I’m used to being a dick, therefore, not awkward.
But right now?
I want to pull her onto my lap and ask what she thought of me pitching naked.
If it turned her on.
If she’ll get it if I tell her that I’m breaking my one-time-only rule just this once since I still want to feel my cock inside her. That last time was a half, and I want to cash in on the other half of our deal.
Yep.
I’m working on getting my ass traded. Because I very much want to fuck around with Cooper Rock’s little sister.
And?
Not awkward.
Uncomfortable, yeah, but only physically.
Emotionally?
I don’t want to talk about how fucking good it is to see her mere feet away from me, and how thirty seconds here with the woman who only annoys me because I don’t want to want her is settling something deep in my soul.
She brought me Thanksgiving leftovers.
Old news.
But it’s what keeps sticking with me.
“Did it?” I repeat. “Did it hold up in court?”
He finally cracks a grin. “Yeah. She got Judge Namasaki on her court date.”
“He hard?”
“His wife submits a peach cobbler to the county fair every year, and every year Tillie Jean’s apple strudels beat it, and Mrs. N swears TJ cheats by having Grady make them for her, except Grady was off at his fancy cooking school a lot of those years when TJ won, which also pissed them off. So the judge was inclined to take a stand against profanity on T-shirts too, especially when those T-shirts were smack-talking his wife. Just in case she was having Grady mail her apple strudels.”
“That’s sixty-five levels of fucked-up.”
“She had to do two hours of community service trying to teach Long Beak Silver not to cuss.”
“And that mother-beaker taught me a few new cuss words,” Tillie Jean proclaims proudly.
“To wuss curds!” Trevor cries.
They clink again.
He flinches again, I flinch for him again, Cooper winces again.
This is the hard part of the game.
Watching teammates face what we’ll all face eventually.
And what will you do then? that voice whispers in my head.
Three or four years might be all I have left. This contract I just signed? I know it’s my last.
Some pitchers make it to their late thirties, but that’s assuming no injuries. No accidents. No freak twists of the world throwing a curve ball at my plans.
No getting tired.
I don’t want to stay in until my late thirties. I don’t want to leave baseball broken and cranky and sore and needing constant painkillers on top of my anti-anxiety meds. I want to leave while I’m still in good shape so I can enjoy the rest of my life in relative comfort.
And what then?
I shrug out of the light jacket I’m wearing and toss it onto the back of a chair, because what then? always makes me break out in a sweat.
Plus, it’s three or four years away.
Practically a lifetime.
And I’m not looking at Tillie Jean while all this shit is rolling through my head.
Swear to god, I’m not.
Fine.
Fine.
I don’t want to be looking at Tillie Jean, but she’s so fucking comfortable and confident that it’s hard not to trust that everything will be okay when she’s around.

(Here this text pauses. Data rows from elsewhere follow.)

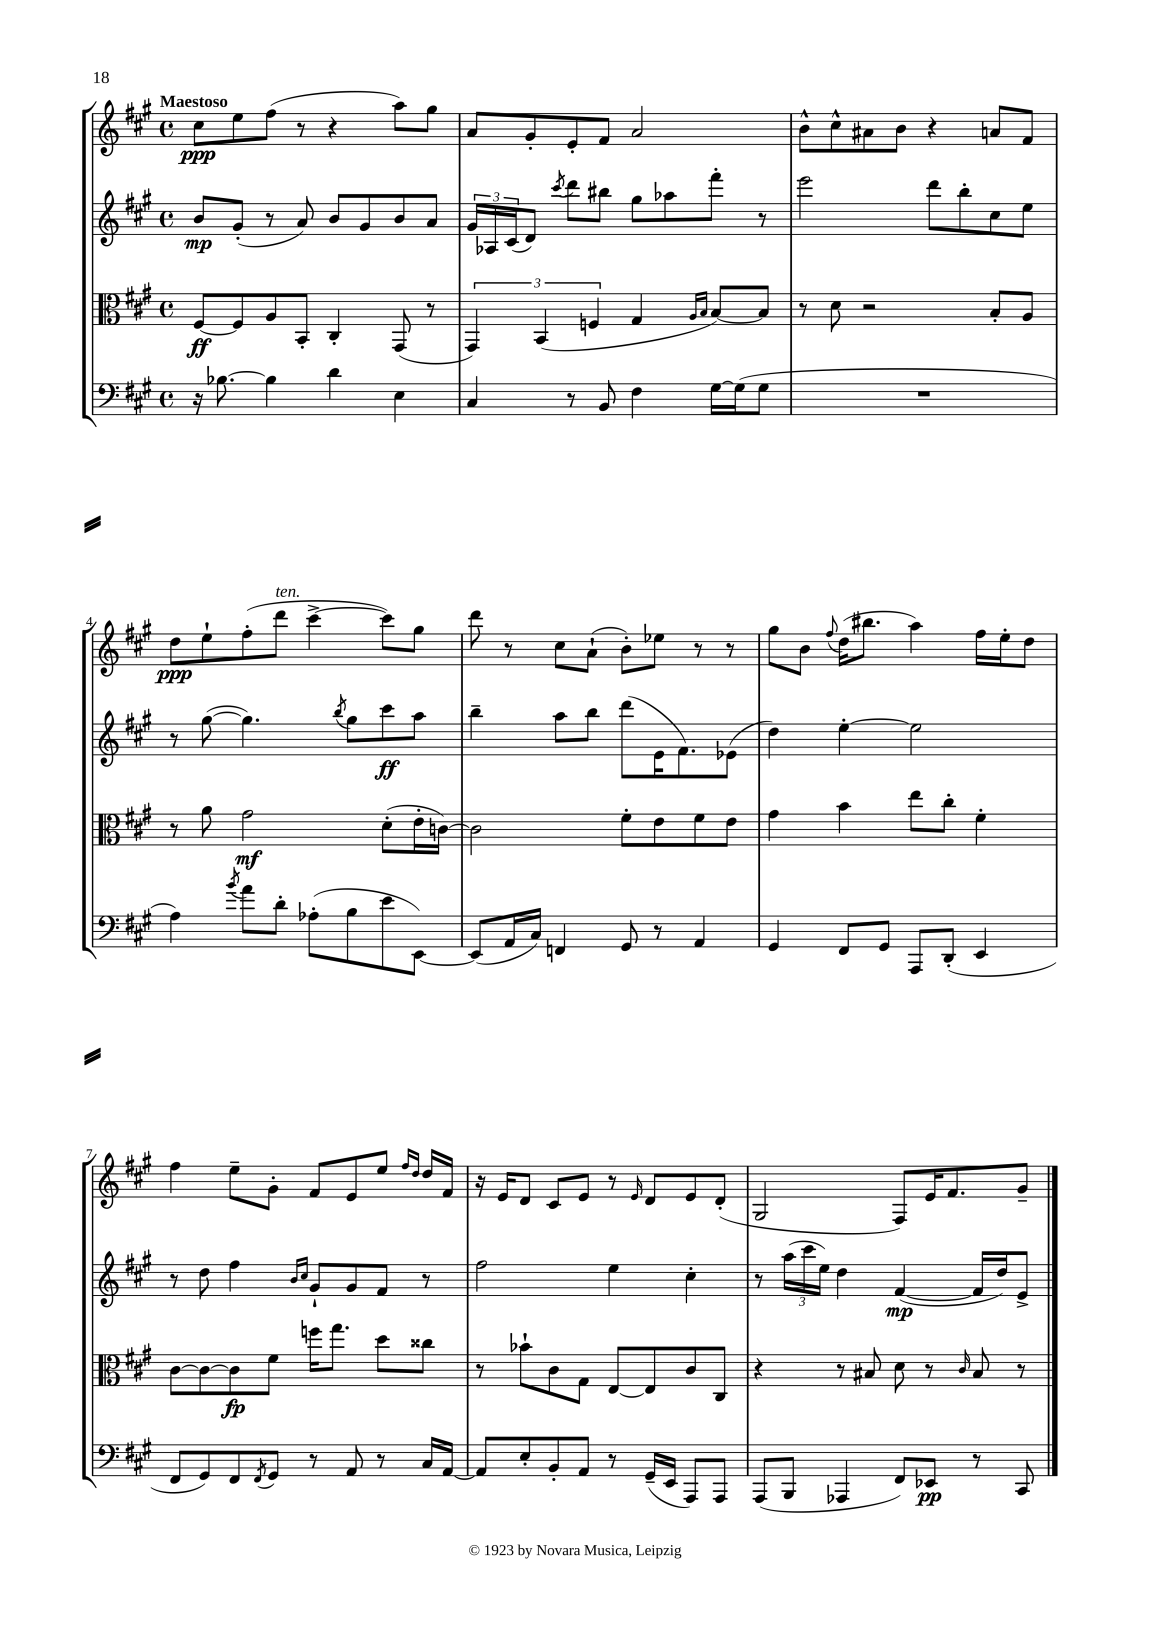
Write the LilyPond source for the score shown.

<<
\new StaffGroup <<
\new Staff = "s0" {
    \clef treble \key a \major \defaultTimeSignature \time 4/4 \tempo "Maestoso"
    cis''8\ppp e''8 fis''8( r8 r4 a''8) gis''8 |
    a'8 gis'8-. e'8-. fis'8 a'2 |
    b'8-^ cis''8-^ ais'8 b'8 r4 a'8 fis'8 |
    d''8\ppp e''8-! fis''8-.( d'''8^\markup { \italic "ten." } cis'''4~-> cis'''8) gis''8 |
    d'''8 r8 cis''8 a'8-!( b'8-.) ees''8 r8 r8 |
    gis''8 b'8 \appoggiatura { fis''8 } d''16( bis''8. a''4) fis''16 e''16-. d''8 |
    fis''4 e''8-- gis'8-. fis'8 e'8 e''8 \grace { fis''16 d''16 } d''16 fis'16 |
    r16 e'16 d'8 cis'8 e'8 r8 \grace { e'16 } d'8 e'8 d'8-.( |
    gis2 fis8) e'16 fis'8. gis'8-- \bar "|." |
}
\new Staff = "s1" {
    \clef treble \key a \major \defaultTimeSignature \time 4/4
    b'8\mp gis'8-.( r8 a'8) b'8 gis'8 b'8 a'8 |
    \tuplet 3/2 { gis'16 aes16 cis'16( } d'8) \acciaccatura { cis'''8 } d'''8 bis''8 gis''8 aes''8 fis'''8-. r8 |
    e'''2 d'''8 b''8-. cis''8 e''8 |
    r8 gis''8~( gis''4.) \acciaccatura { b''8 } gis''8 cis'''8\ff a''8 |
    b''4-- a''8 b''8 d'''8( e'16 fis'8.) ees'8( |
    d''4) e''4~-. e''2 |
    r8 d''8 fis''4 \grace { b'16 cis''16 } gis'8-! gis'8 fis'8 r8 |
    fis''2 e''4 cis''4-. |
    r8 \tuplet 3/2 { a''16( cis'''16 e''16) } d''4 fis'4~\mp( fis'16 d''16) e'8-> \bar "|." |
}
\new Staff = "s2" {
    \clef alto \key a \major \defaultTimeSignature \time 4/4
    fis8~\ff fis8 a8 b,8-. cis4-. gis,8( r8 |
    \tuplet 3/2 { gis,4) b,4( f4 } gis4 \grace { a16 b16 } b8~) b8 |
    r8 d'8 r2 b8-. a8 |
    r8 a'8 gis'2\mf d'8-.( e'16-. c'16~) |
    c'2 fis'8-. e'8 fis'8 e'8 |
    gis'4 b'4 e''8 cis''8-. fis'4-. |
    cis'8~ cis'8~ cis'8\fp fis'8 f''16 gis''8. d''8 cisis''8 |
    r8 bes'8-! cis'8 gis8 e8~ e8 cis'8 cis8 |
    r4 r8 bis8 d'8 r8 \grace { cis'16 } bis8 r8 \bar "|." |
}
\new Staff = "s3" {
    \clef bass \key a \major \defaultTimeSignature \time 4/4
    r16 bes8.~ bes4 d'4 e4 |
    cis4 r8 b,8 fis4 gis16~ gis16( gis8 |
    R1 |
    a4) \acciaccatura { b'8 } a'8 d'8-. aes8-.( b8 e'8 e,8~) |
    e,8( a,16 cis16) f,4 gis,8 r8 a,4 |
    gis,4 fis,8 gis,8 a,,8 d,8-.( e,4 |
    fis,8 gis,8) fis,8 \acciaccatura { fis,8 } gis,8 r8 a,8 r8 cis16 a,16~ |
    a,8 e8-. b,8-. a,8 r8 gis,16--( e,16 a,,8) a,,8 |
    a,,8( b,,8 aes,,4 fis,8) ees,8\pp r8 cis,8 \bar "|." |
}
>>
>>
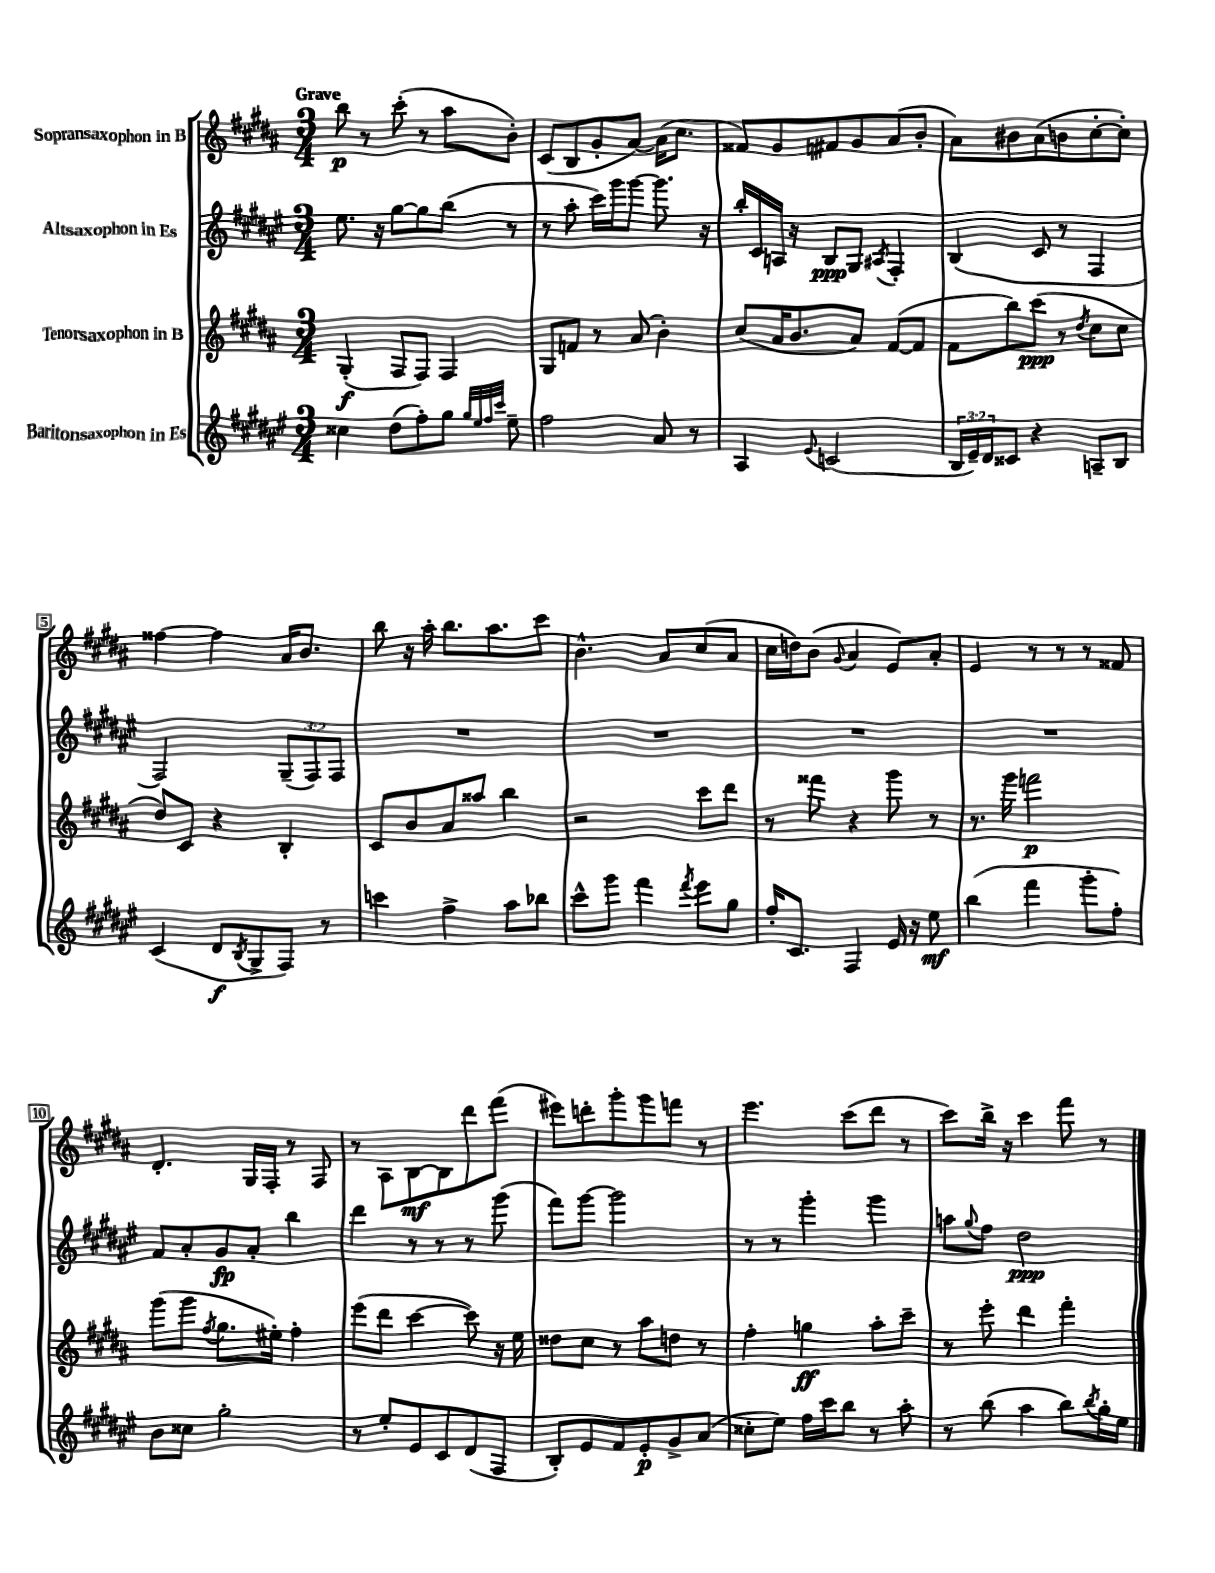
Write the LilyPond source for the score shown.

<<
\new StaffGroup <<
\new Staff = "s0" \with { instrumentName = "Sopransaxophon in B" } {
    \clef treble \key b \major \numericTimeSignature \time 3/4 \tempo "Grave"
    b''8\p r8 cis'''8-.( r8 ais''8 b'8-.) |
    cis'8( b8 gis'8-. ais'8~) ais'16( cis''8. |
    fisis'8) gis'8 fis'8 gis'8 ais'8( b'8-. |
    ais'8) bis'8 ais'8( b'8 cis''8~-. cis''8-.) |
    fisis''4~ fisis''4 ais'16 b'8. |
    b''8 r16 ais''16-. b''8. ais''8. cis'''8 |
    b'4.-^ ais'8 cis''8( ais'8 |
    cis''16 d''16) b'8( \appoggiatura { gis'8 } ais'4 e'8) ais'8-. |
    e'4 r8 r8 r8 fisis'8 |
    dis'4.-. gis16 fis16-. r8 fis8 |
    r8 ais8 b8~\mf b8 dis'''8 fis'''8( |
    eis'''8) d'''8-. gis'''8-. gis'''8 f'''8 r8 |
    e'''4. cis'''8( dis'''8 r8 |
    cis'''8) b''16-> r16 cis'''4 fis'''8 r8 \bar "|." |
}
\new Staff = "s1" \with { instrumentName = "Altsaxophon in Es" } {
    \clef treble \key fis \major \numericTimeSignature \time 3/4 \override Staff.TupletNumber.text = #tuplet-number::calc-fraction-text
    eis''8. r16 gis''8~ gis''8 b''8( r8 |
    r8 ais''8-. cis'''16) gis'''16 gis'''8~ gis'''8. r16 |
    b''16-. cis'16 a16 r16 b8\ppp gis8 \acciaccatura { ais8 } fis4-. |
    b4( cis'8 r8 fis4 |
    fis2) \tuplet 3/2 { gis8--( fis8) fis8 } |
    R2. |
    R2. |
    R2. |
    R2. |
    fis'8 ais'8-. gis'8\fp ais'8-. b''4 |
    dis'''4 r8 r8 r8 gis'''8( |
    fis'''8) gis'''8~ gis'''2 |
    r8 r8 gis'''4-. gis'''4 |
    a''8 \appoggiatura { gis''8 } fis''8 dis''2\ppp \bar "|." |
}
\new Staff = "s2" \with { instrumentName = "Tenorsaxophon in B" } {
    \clef treble \key b \major \numericTimeSignature \time 3/4
    gis4-.\f( fis8 fis8) fis4 |
    gis8 f'8 r8 ais'8( b'4-.) |
    cis''8( ais'16 b'8. ais'8) fis'8~( fis'8 |
    fis'8 b''8) cis'''8\ppp( r8 \acciaccatura { dis''8 } cis''8 cis''8 |
    dis''8) cis'8 r4 b4-. |
    cis'8 b'8 ais'8 aisis''8 b''4 |
    r2 cis'''8 dis'''8 |
    r8 fisis'''8 r4 gis'''8 r8 |
    r8. gis'''16 f'''2\p |
    gis'''8( gis'''8 \acciaccatura { fis''8 } gis''8. eis''16-.) fis''4-. |
    e'''8( dis'''8 cis'''4~ cis'''8) r16 e''16 |
    disis''8 cis''8 r8 ais''8 d''8 r8 |
    fis''4-. g''4\ff ais''8-. cis'''8-- |
    r8 e'''8-. dis'''4 fis'''4-. \bar "|." |
}
\new Staff = "s3" \with { instrumentName = "Baritonsaxophon in Es" } {
    \clef treble \key fis \major \numericTimeSignature \time 3/4 \override Staff.TupletNumber.text = #tuplet-number::calc-fraction-text
    cisis''4 dis''8( fis''8-.) gis''8 \grace { gis''32 eis''32 fis''32 cis'''32 } eis''8-- |
    fis''2 ais'8 r8 |
    ais4 \appoggiatura { eis'8 } c'2( |
    \tuplet 3/2 { b16 eis'16--) dis'16 } cisis'8 r4 a8-- b8 |
    cis'4( dis'8\f \acciaccatura { b8 } gis8-> fis8) r8 |
    c'''4 fis''4-> ais''8 bes''8 |
    cis'''8-^ gis'''8 fis'''4 \acciaccatura { fis'''8 } eis'''8 gis''8 |
    fis''16-. cis'8. fis4 eis'16 r16 eis''8\mf |
    b''4( fis'''4 gis'''8-. fis''8-.) |
    b'8 cisis''8 gis''2-. |
    r8 eis''8-. eis'8 cis'8 dis'8( fis8 |
    b8-.) eis'8 fis'8 eis'8-.\p gis'8-> ais'8( |
    cisis''8-. eis''8) fis''16 cis'''16 b''8 r8 ais''8-. |
    r8 b''8( ais''4 b''8) \acciaccatura { b''8 } gis''16-. eis''16 \bar "|." |
}
>>
>>
\layout { \context { \Score \override BarNumber.stencil = #(make-stencil-boxer 0.1 0.3 ly:text-interface::print) } }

I don’t know how that happened, but it did.
Cooper shoots a glance at my jacket. “You’re seriously hot in here too?”
“I’m always hot.”
Tillie Jean finishes off her drink and leaps up, swaying for a second before getting her footing. “I was only looking at your new tattoo,” she tells me. “Also, you have pretty good form for a guy who hasn’t balled a thrown in hic! months.”
“Thank you.”
She twirls in the center of the room, dancing to some music only she can hear.
Cooper’s making a career out of grimacing today.
Trevor’s working on the giggles more.
And Tillie Jean keeps talking. “Did you know Thorny Rock kept a pet sea turtle? He named him Bob and tried to bring him with when he moved to Shipwreck before it was Shipwreck. Bob’s buried with Thorny Rock’s treasure.”
“No, he didn’t,” Cooper mutters.
“Yep. He did. I know because my paintbrush told me.”
“I need a beer. Max, want one?”
I’m not driving. My shoulders aren’t hitching at the sight of Tillie Jean. I’m feeling weird and warm and unusual, but not anxious, and I’ll stop at one. “Sure.”
Cooper heads to the kitchen that lines one corner of the massive open room.
Tillie Jean stops twirling as she gets close to the empty fireplace, and looks me dead in the eye. “How do you just get naked in front of the whole world?”